Times have obviously changed since then. That’s why Fessler, for one, doesn’t anticipate the demand for these homes will grow dramatically even as some states, particularly in the South, move to outlaw abortion.
“In the ’50s,’60s, and early ’70s, the shame associated with single pregnancy was intense,” Fessler said. “Women and girls were hidden away so no one knew they were pregnant — and so they could give birth, surrender their child, and then return home with a cover story about taking care of a sick aunt. It was largely a middle-class white phenomenon.”
That isn’t the case anymore. Today, 70% of the young women who move into the Florence Crittenton house in Charleston are Black. They typically aren’t seeking refuge from stigma, and they rarely give their babies up for adoption. In fact, since O’Donnell arrived three years ago, that hasn’t happened once, she said.
More often — like Amauree Goss, who was 18 and pregnant when she came to live at Florence Crittenton — these teenagers simply need a safe place to stay.
At the time, she had been living with her father in Charleston but wasn’t receiving much support from him. The home they shared was infested with bedbugs. Goss was attending high school and working part time at Krispy Kreme, walking so much between home and work and school that she nearly went into preterm labor. During her second trimester, she was required to undergo an emergency procedure to temporarily stitch her cervix closed.
That’s when a former foster parent recommended the Florence Crittenton home.
“It was perfect timing,” said Goss, now 21. “I almost lost my son.”
She gave birth and left the maternity home when her son was 2 months old. The Florence Crittenton home in Charleston allows mothers to stay with their infants up to two years after the birth of their children.
Teenagers who are pregnant are much more likely to experience homelessness than other teenagers, O’Donnell said. “They are bouncing from couch to couch in their — or their friends’ — homes, or they’re living in cars, or they’re living in some other place that is not habitable.”
About five years ago, the South Carolina Department of Social Services abruptly cut more than $300,000 in annual funding from the Charleston home, threatening its roughly $1 million annual budget. That money was restored a year later. The state legislature earmarked an additional $500,000 for the home this budget year.

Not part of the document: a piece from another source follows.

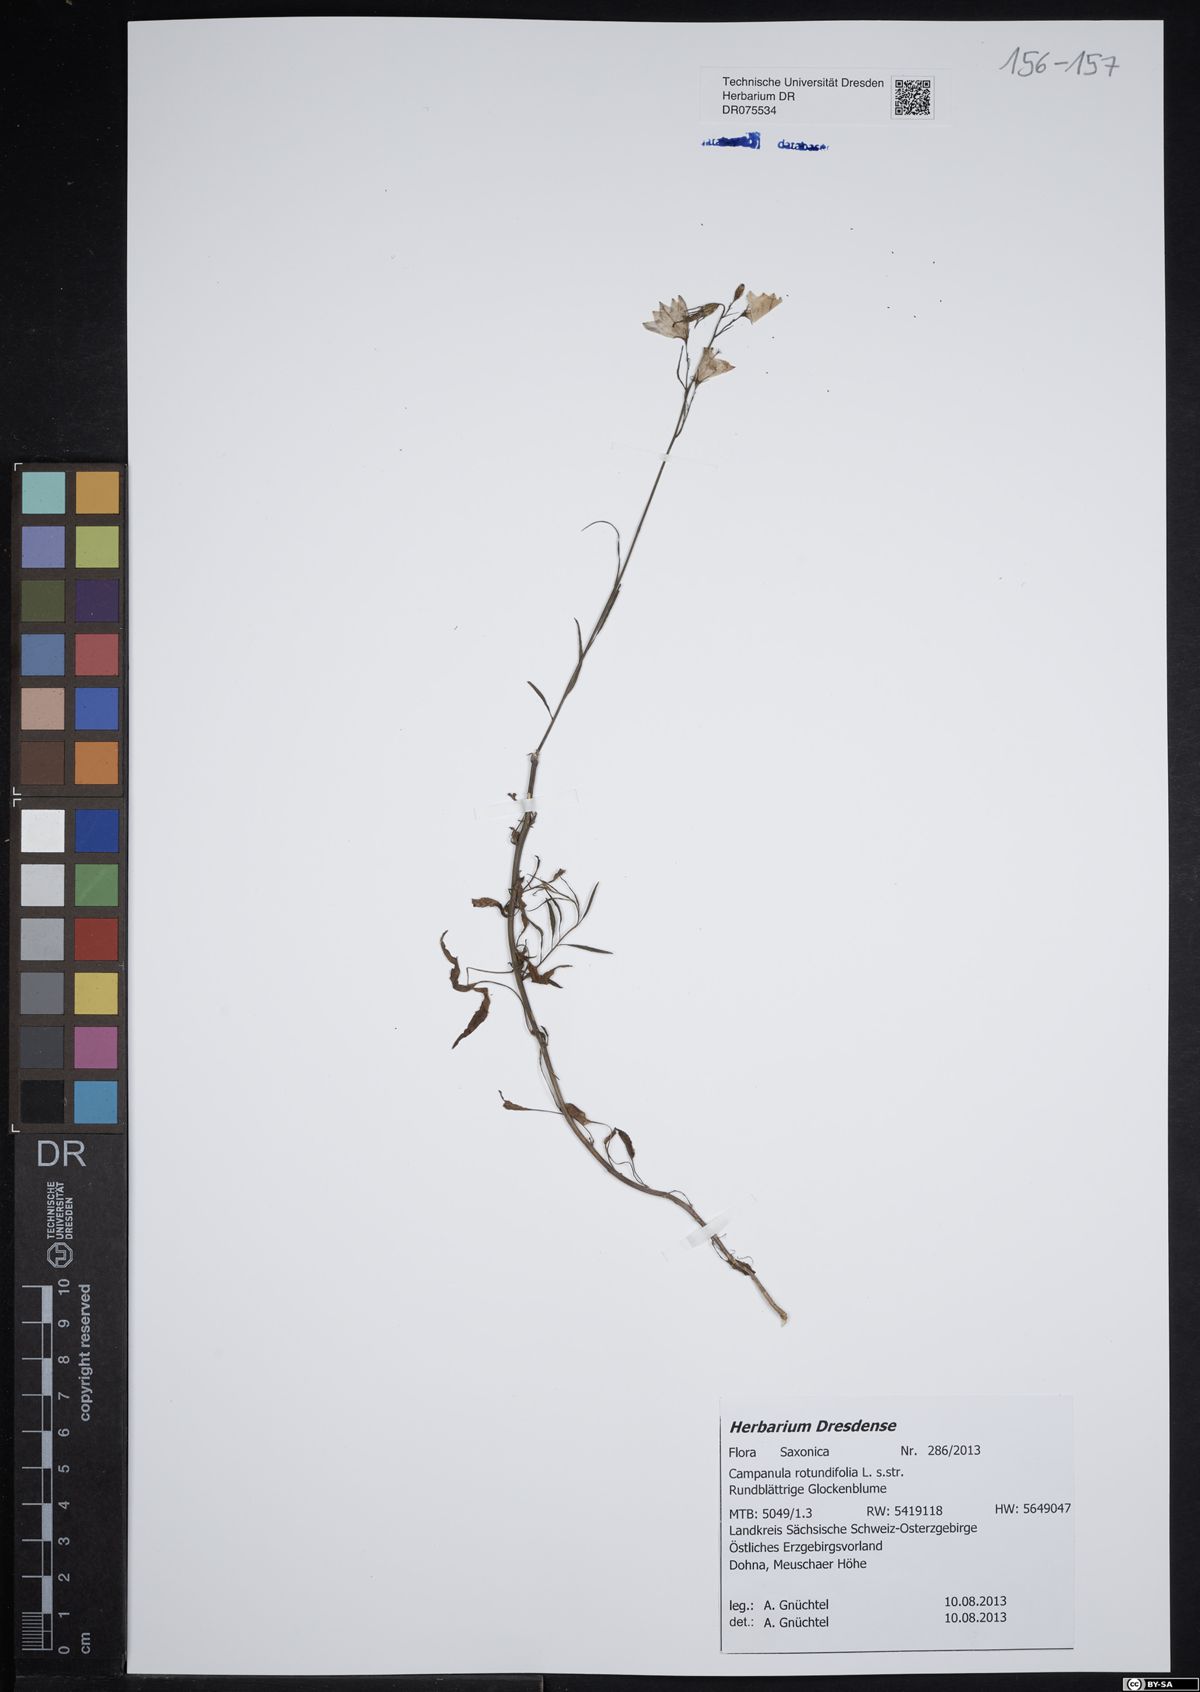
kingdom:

That money will be used, in part, to expand access to housing for pregnant teens across the state. The Florence Crittenton organization in Charleston doesn’t take an official stance on abortion, but the home will require more space to accommodate a potential influx of clients.
“In the event that there is a huge surge in need, we are licensed to be able to accept 31 individuals, but it would require doubling people and their children up,” O’Donnell said. “That’s really not the type of environment we want to be able to provide them.”